Cospiel : Lorsqu’on m’a proposé cette aventure – ça peut paraître très cliché – mais j’ai prié en demandant une réponse, et je l’ai eue. Peu après, quelqu’un que je ne connaissais pas m’a dit ‘je te vois bien faire de la télé’. Et je me suis dit ‘ça c’est un signe’.

Appréhendiez-vous le fait que ce jeu pouvait vous amener à trahir vos convictions ou vos valeurs ?

C’était un pari risqué, car je voulais porter mes valeurs à fond. J’ai envisagé toutes les options : comment être Traître en gardant mes valeurs ? Comment être Loyal en faisant une bonne enquête, tout en spéculant ? Comment me défendre sans mettre en avant le fait que je suis pasteur, parce que c’est la facilité ?… Et j’avoue que j’ai un peu trop joué là-dessus, mais c’est difficile de se défendre, et d’argumenter sans rien de concret. On devient fou (rires).
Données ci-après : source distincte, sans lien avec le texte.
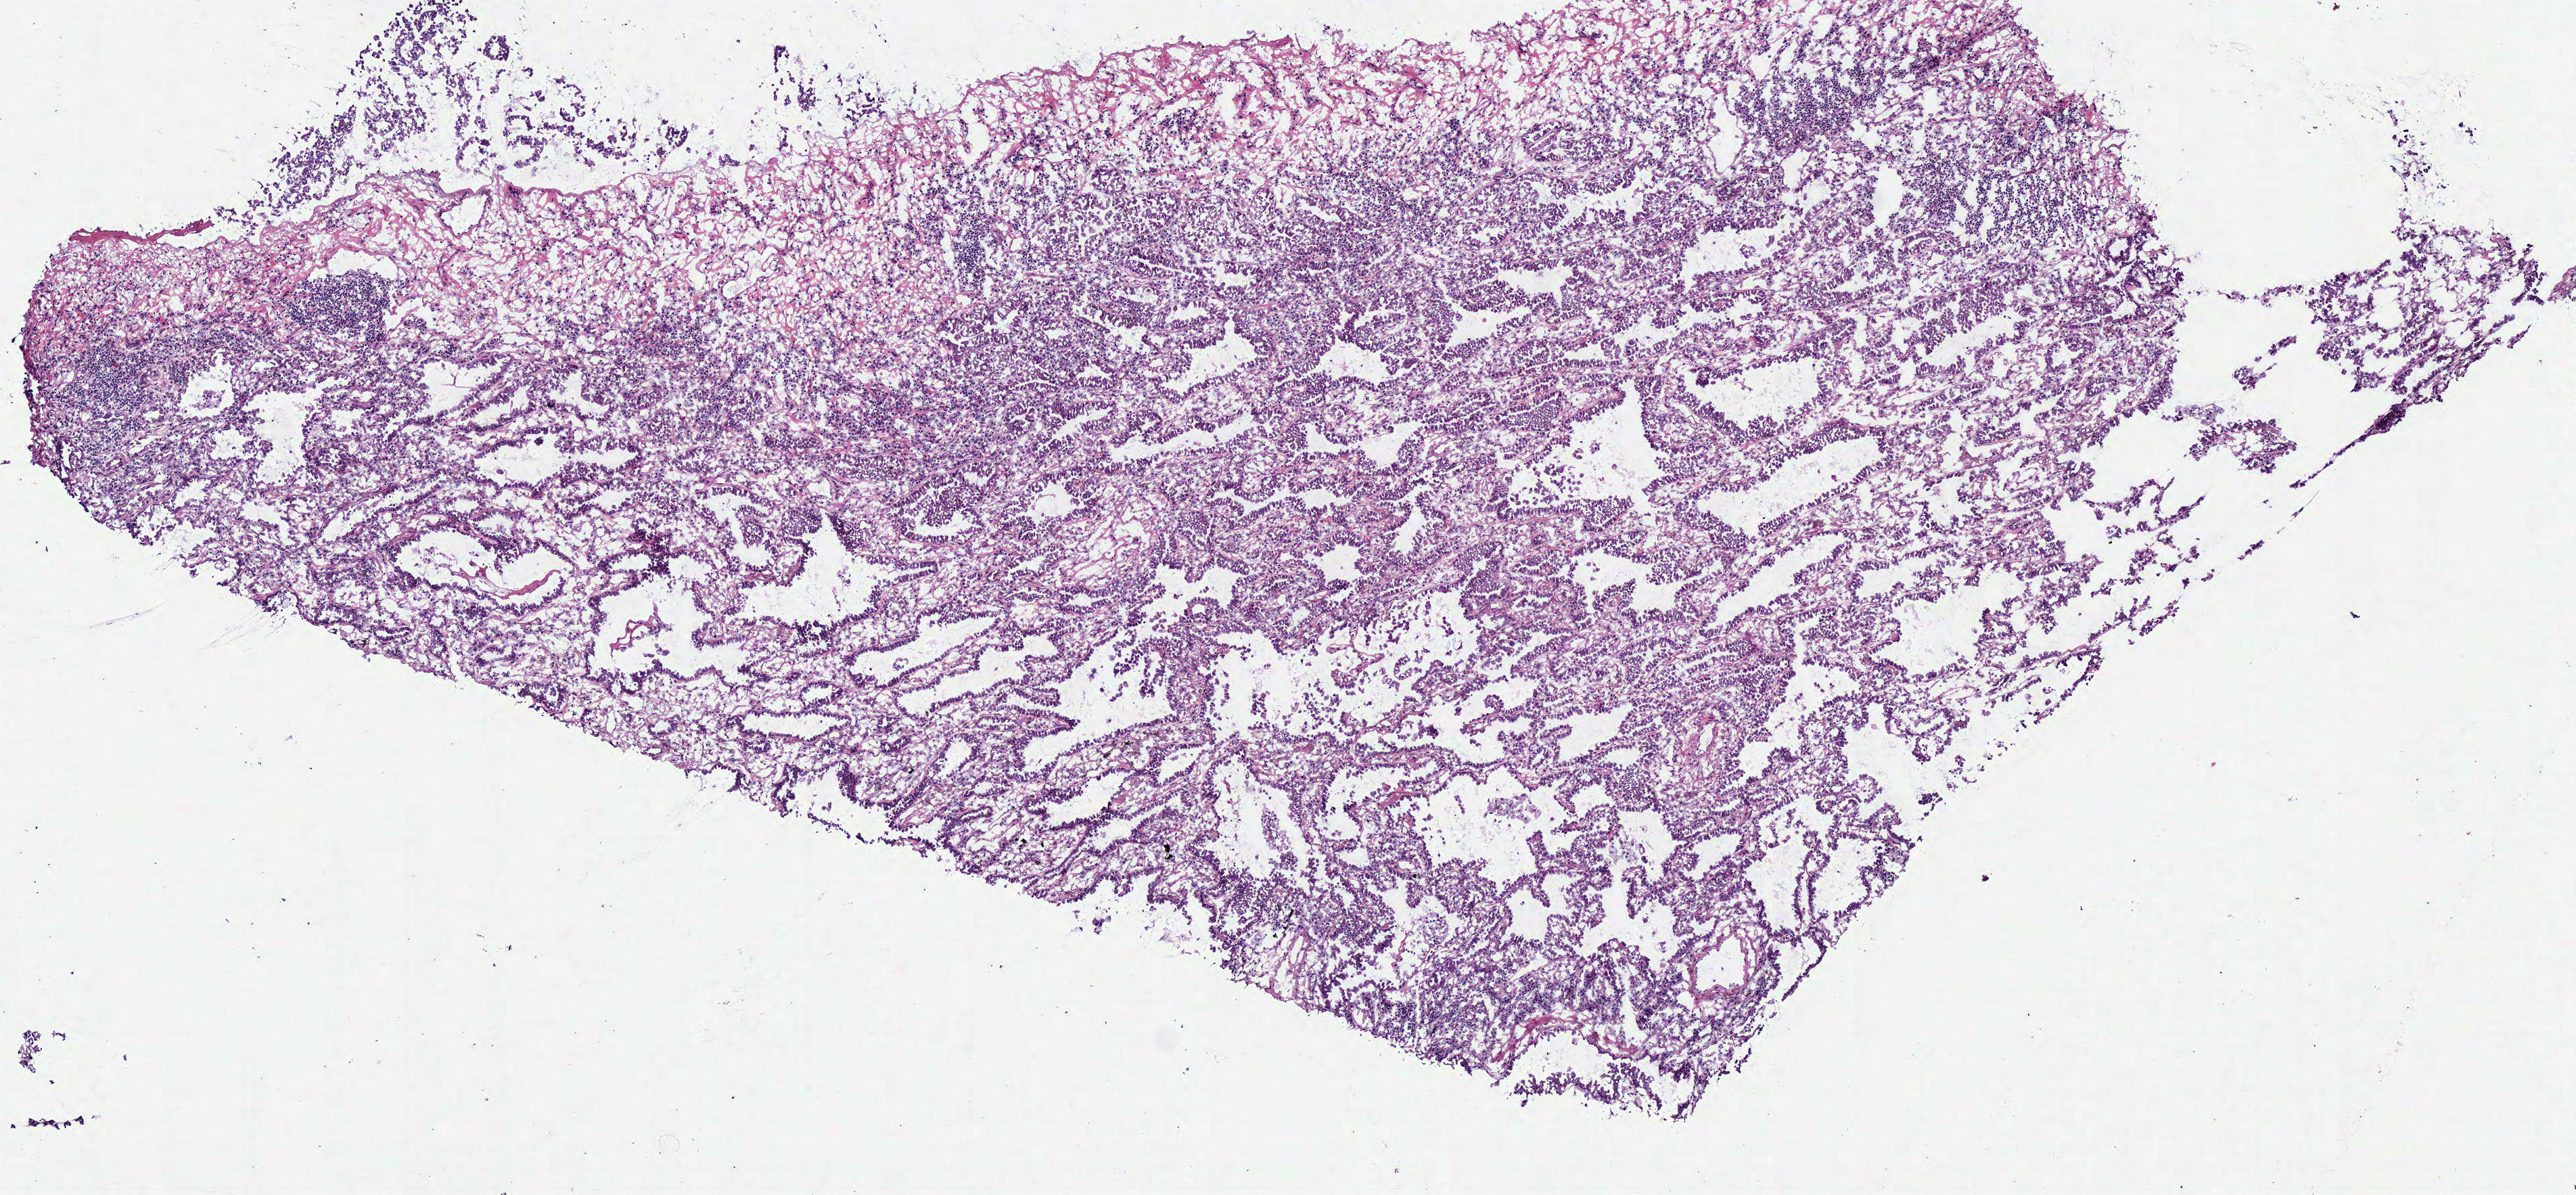
Hematoxylin and eosin (H&E) stained whole-slide image — whole scanned area (about 7.5 x 3.5 mm, acquisition: 40x scan) shown as a low-resolution overview; frozen section from the bottom of the tissue portion; primary tumour sample from the lung. Female, age 75 years at initial diagnosis. Pathologist review of this section (percent, as recorded): tumour cells 90%, tumour nuclei 80%, normal cells 0%, stromal cells 10%, necrosis 0%.
AJCC pathologic stage: IIIA (6th edition). Histologic diagnosis: Adenocarcinoma, NOS.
"C’est un jeu terrible et épuisant"

Avez-vous craint pour votre image ?

Les gens me connaissent surtout par ma fonction. Mais je ne voulais pas, ne pas jouer le jeu à cause de mon métier ou de mes convictions. Je pense que c’est bien, de savoir jouer en restant fidèle à soi-même.

Comment avez-vous vécu le tournage ?

Le moment le plus stressant c’était La table ronde. Avec l’immersion, on a une charge mentale énorme, tu ne sais plus comment tu t’appelles à la fin de la journée. Tu ne sais plus te défendre, ni argumenter et tu deviens suspicieux… c’est un jeu terrible et épuisant, à tel point qu’il y a même un moment où on se dit « si je suis éliminé ce soir ce n’est pas grave ». Mais bien évidemment on ne le fait pas, parce qu’on joue pour les associations.